Те из них, доложил он, “кто по состоянию здоровья не представляет более общественной опасности, переводятся в психиатрические больницы общего типа или под наблюдение родственников”[1946]. ЦК КПСС пошел навстречу, и в феврале 1987 года было помиловано 200 человек, осужденных по статьям 70 и 190–1. Другие были освобождены несколькими месяцами позже в ознаменование тысячелетия крещения Руси. Из психиатрических больниц за последующие два года было выпущено более 2000 человек (как видим, гораздо больше, чем 96)[1947].
И даже тогда – возможно, в силу привычки, возможно, потому, что КГБ боялся уменьшения своего влияния вследствие уменьшения числа заключенных, – “органы” отпускали политических неохотно. Поскольку речь шла не об амнистии, а о помиловании, от политзаключенных, которых освобождали в 1986–1987 годы, требовали, чтобы они вначале подписали некое отречение от антисоветской деятельности.

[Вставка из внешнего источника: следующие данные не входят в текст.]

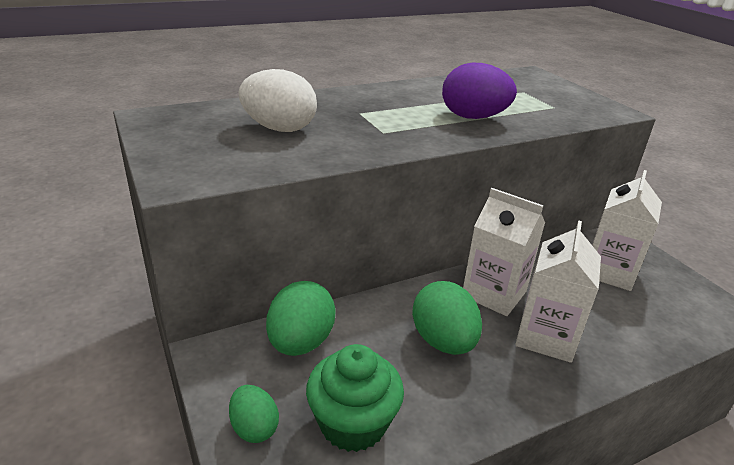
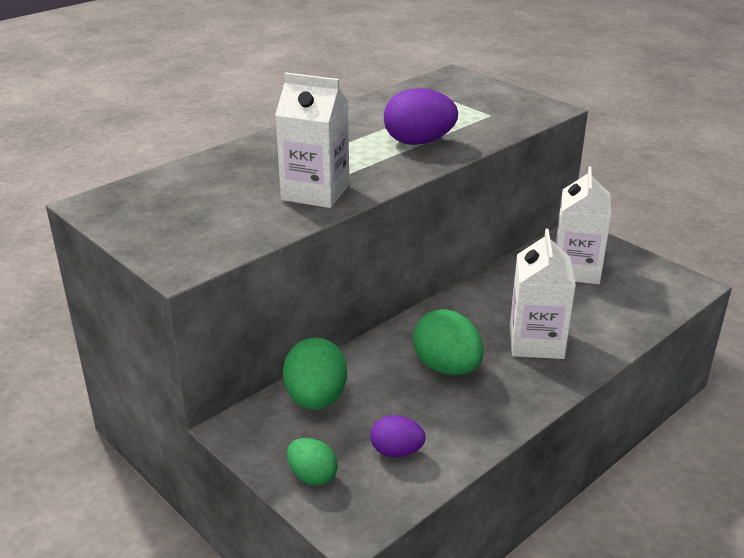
camera: 15 degrees left, 0 degrees up
white egg [239,69,317,132] -> none
green cupcake [306,344,404,452] -> purple egg [370,415,426,457]
white carton [463,188,545,316] -> white carton moved to [275,72,349,208]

Большинству дали возможность изобрести свою формулировку и тем самым избежать прямого покаяния, скажем: “В связи с ухудшением здоровья заниматься антисоветской деятельностью временно не собираюсь” или: “Никогда не занимался антисоветской деятельностью, считал и считаю себя антикоммунистом, занимался антикоммунистической деятельностью” (за антикоммунизм статьи не было). Диссидент Лев Тимофеев написал: “Прошу освободить меня от назначенного мне срока заключения. Не имею намерения наносить ущерб Советскому государству, как, впрочем, не имел такого намерения никогда прежде”[1948].
Однако от некоторых требовали, как встарь, отречения от своих убеждений или эмиграции[1949]. Одного украинского диссидента выпустили из заключения, но отправили в ссылку, где он должен был соблюдать комендантский час и раз в неделю отмечаться в милиции[1950]. Один грузинский диссидент отказался писать какое-либо заявление, и его заставили досидеть оставшиеся ему полгода[1951]. Другой заявил, что не совершил никакого преступления и просить помилования не намерен[1952].
Симптоматична для того времени судьба украинца Богдана Климчака, осужденного за попытку покинуть СССР. В 1978 году, боясь быть арестованным за украинский национализм, он перешел через границу в Иран и попросил политического убежища. Иранцы отправили его обратно. В апреле 1990‑го он все еще находился в пермском лагере для политических. Группа американских конгрессменов, посетив его там, обнаружила, что условия в Перми практически не изменились. Заключенные по-прежнему жаловались на чрезвычайный холод, их по-прежнему сажали в штрафной изолятор за такие провинности, как отказ застегнуть верхнюю пуговицу форменной рубашки[1953].